The authoritative list is in TODO.md. Summary:
- MSRC — was 404'ing all requests because of an endpoint/format
mismatch (numeric month vs three-letter abbreviation,
/updates/{id}vs/cvrf/{id}). Now yields ~21K advisories. - Red Hat vendor advisories — endpoint had moved; old URL returned 404. Now yields ~43K advisories.
- Ubuntu Security Notices — fix applied (correct API params) but Ubuntu's CDN intermittently returns HTTP 504, which currently aborts the run rather than retrying. ~320 advisories captured per attempt. Fix needed: retry-with-backoff on 504, similar to arxiv's 429 handling.
- arXiv full-text — has polite User-Agent and exponential backoff, but bursts of failed requests still get the IP throttled for hours. Practical workaround: run from a different IP. Only 16 papers captured in the v1.0 run; expected yield with a fresh IP is ~15-25K.
- CTFtime — CSS selectors no longer match the site structure. Returns 0 documents. Estimated yield if fixed: ~40,000 docs.

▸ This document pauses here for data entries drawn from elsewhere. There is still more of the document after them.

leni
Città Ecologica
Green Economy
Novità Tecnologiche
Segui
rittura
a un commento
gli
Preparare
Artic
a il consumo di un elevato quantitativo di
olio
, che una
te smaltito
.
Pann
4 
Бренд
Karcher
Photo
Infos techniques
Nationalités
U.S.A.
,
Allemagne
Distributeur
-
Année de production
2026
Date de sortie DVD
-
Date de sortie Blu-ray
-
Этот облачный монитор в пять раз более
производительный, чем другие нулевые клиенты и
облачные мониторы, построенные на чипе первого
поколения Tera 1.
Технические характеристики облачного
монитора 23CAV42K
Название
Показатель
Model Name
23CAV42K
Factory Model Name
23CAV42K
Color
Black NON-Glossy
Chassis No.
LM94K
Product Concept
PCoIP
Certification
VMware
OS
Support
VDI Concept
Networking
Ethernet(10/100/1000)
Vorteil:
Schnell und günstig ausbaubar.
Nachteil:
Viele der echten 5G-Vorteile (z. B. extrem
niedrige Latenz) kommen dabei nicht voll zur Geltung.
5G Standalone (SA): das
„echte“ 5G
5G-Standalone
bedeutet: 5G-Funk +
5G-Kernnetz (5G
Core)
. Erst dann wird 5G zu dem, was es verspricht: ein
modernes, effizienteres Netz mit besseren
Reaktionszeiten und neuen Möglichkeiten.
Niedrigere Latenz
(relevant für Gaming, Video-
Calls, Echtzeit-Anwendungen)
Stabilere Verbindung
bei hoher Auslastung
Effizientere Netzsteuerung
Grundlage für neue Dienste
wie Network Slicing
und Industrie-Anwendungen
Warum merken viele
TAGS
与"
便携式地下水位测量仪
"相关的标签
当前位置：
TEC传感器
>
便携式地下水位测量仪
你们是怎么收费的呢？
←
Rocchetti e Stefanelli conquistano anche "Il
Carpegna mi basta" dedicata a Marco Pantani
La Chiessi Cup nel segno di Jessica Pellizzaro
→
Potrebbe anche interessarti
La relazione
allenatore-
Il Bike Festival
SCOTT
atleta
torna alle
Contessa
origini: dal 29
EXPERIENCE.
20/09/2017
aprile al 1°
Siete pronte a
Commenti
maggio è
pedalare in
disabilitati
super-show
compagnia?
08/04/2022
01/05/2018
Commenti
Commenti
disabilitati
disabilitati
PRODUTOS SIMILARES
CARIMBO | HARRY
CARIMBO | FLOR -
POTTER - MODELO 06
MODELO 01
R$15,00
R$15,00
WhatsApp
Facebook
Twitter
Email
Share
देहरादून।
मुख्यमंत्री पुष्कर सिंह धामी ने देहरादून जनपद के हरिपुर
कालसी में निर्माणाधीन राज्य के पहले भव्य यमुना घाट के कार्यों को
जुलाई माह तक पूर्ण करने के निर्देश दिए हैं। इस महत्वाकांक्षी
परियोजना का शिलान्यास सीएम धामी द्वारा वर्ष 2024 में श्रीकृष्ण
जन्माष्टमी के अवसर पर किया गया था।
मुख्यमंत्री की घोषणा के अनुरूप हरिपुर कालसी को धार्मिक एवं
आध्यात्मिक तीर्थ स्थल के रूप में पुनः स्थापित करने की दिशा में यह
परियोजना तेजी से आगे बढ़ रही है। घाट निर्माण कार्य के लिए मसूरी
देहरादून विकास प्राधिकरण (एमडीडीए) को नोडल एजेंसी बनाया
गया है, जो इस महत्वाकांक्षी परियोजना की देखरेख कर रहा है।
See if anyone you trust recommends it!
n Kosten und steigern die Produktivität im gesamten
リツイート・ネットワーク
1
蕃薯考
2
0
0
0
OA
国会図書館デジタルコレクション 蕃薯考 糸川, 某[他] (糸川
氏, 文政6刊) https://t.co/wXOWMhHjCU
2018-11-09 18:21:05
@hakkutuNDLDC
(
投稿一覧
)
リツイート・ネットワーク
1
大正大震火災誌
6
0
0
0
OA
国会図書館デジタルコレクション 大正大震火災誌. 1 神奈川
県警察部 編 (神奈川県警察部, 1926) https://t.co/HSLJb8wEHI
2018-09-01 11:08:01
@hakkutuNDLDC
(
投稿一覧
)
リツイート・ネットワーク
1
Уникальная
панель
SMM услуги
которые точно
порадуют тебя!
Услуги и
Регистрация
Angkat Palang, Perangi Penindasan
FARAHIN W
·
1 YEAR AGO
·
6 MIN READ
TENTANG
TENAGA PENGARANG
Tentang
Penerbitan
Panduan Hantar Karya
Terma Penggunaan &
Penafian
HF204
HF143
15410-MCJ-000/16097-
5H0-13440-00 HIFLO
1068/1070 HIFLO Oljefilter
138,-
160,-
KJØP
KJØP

- HackerOne — public API tightened in 2023-2024; bulk anonymous queries now return empty. Requires authenticated access.
- OSV — current scraper uses wrong API approach. Should switch to
the bulk download bucket at
osv-vulnerabilities.storage.googleapis.com. Low priority due to high overlap with NVD/GHSA. - Project Zero issues — Google migrated their tracker to
issues.chromium.org. The P0 blog (
--p0) is unaffected. - Chromium issue tracker — same migration as P0 issues.
All MITRE sources (ATT&CK, CAPEC, D3FEND, CWE), NVD, GitHub Advisories (with token), Stack Exchange dumps, all Git-based sources (YARA, Sigma, Atomic Red Team, kernel, etc.), OWASP repositories, Red Hat, MSRC, ExploitDB.
Each broken source has a documented fix path in TODO.md. If you'd like to contribute, those are good first issues. Open an issue mentioning which item you're tackling to avoid duplicate work.
If you have limited disk space or want a smaller initial dataset:
- Skip
--gh-repos-deep— 10,000 repos, peak ~25GB disk during scrape, ~5 days runtime. Without this, the dataset shrinks from 4M docs to ~600K but consists entirely of structured high-signal sources. - Skip
--kernel— 39K commits, ~4GB clone, ~12 minutes after the fix for the double-path bug, but still a substantial download. - Skip
--se-dumpsforstackoverflow— 80GB additional download. The other Stack Exchange sites (security, RE, crypto) are much smaller and more relevant.
Disable sources in config.yaml rather than removing scraper code.
Code: MIT — see LICENSE.
Collected data: Each source has its own license. Most importantly, Stack Exchange content is CC BY-SA 4.0, which has share-alike implications for any dataset you publish. Read LICENSING_NOTES.md before redistributing collected data or releasing a derivative dataset.
The scrapers tag every Stack Exchange document with
"license": "CC-BY-SA-4.0" so attribution metadata is preserved through
the conversion pipeline. The full secdata-raw release uses CC BY-SA 4.0
overall to satisfy this requirement.
- v1.0.0 — Initial public release of the scraper (143 source flags across ~192 sources). The first complete run produced secdata-raw v1.0 (4,051,139 documents on Hugging Face).
- See CHANGELOG.md for details.
- secdata-raw — the 4M-document raw corpus produced by this scraper, on Hugging Face
- secdata-pipeline — the LLM-based conversion pipeline that turns raw documents into instruction-tuning examples, with a three-layer safety architecture
PRs welcome, especially for:
- The broken sources documented in TODO.md (Ubuntu 504 retry, OSV bulk download, CTFtime selectors, HackerOne authenticated access)
- Additional scrapers for sources not yet covered
- Bug fixes and rate-limit tuning for existing sources
- Documentation improvements
For bug reports or methodology questions, open an issue.